## [Records shown]

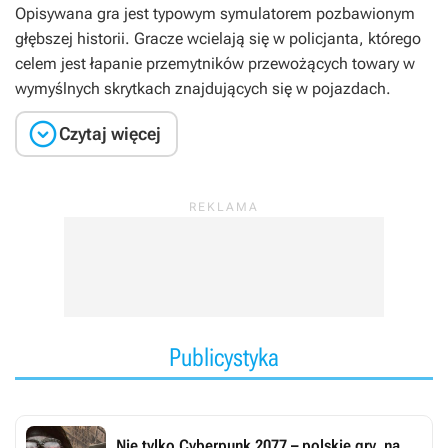
Opisywana gra jest typowym symulatorem pozbawionym
głębszej historii. Gracze wcielają się w policjanta, którego
celem jest łapanie przemytników przewożących towary w
wymyślnych skrytkach znajdujących się w pojazdach.

Czytaj więcej
Publicystyka
Nie tylko Cyberpunk 2077 – polskie gry, na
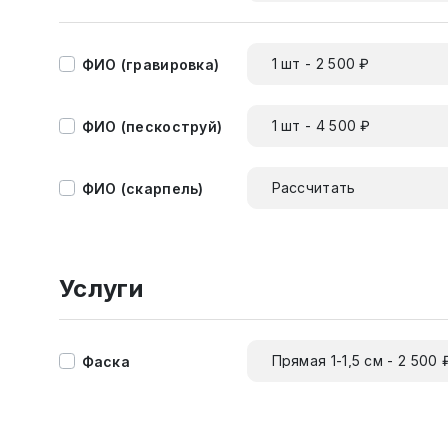
1 шт - 2 500 ₽
ФИО (гравировка)
1 шт - 4 500 ₽
ФИО (пескоструй)
Рассчитать
ФИО (скарпель)
Услуги
Прямая 1-1,5 см - 2 500 
Фаска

## [What is expected]
Return every line of text from all the rows above without changing anything, and leave the pictures out of your answer.

## [Answer area]
Opisywana gra jest typowym symulatorem pozbawionym
głębszej historii. Gracze wcielają się w policjanta, którego
celem jest łapanie przemytników przewożących towary w
wymyślnych skrytkach znajdujących się w pojazdach.

Czytaj więcej
Publicystyka
Nie tylko Cyberpunk 2077 – polskie gry, na
1 шт - 2 500 ₽
ФИО (гравировка)
1 шт - 4 500 ₽
ФИО (пескоструй)
Рассчитать
ФИО (скарпель)
Услуги
Прямая 1-1,5 см - 2 500 
Фаска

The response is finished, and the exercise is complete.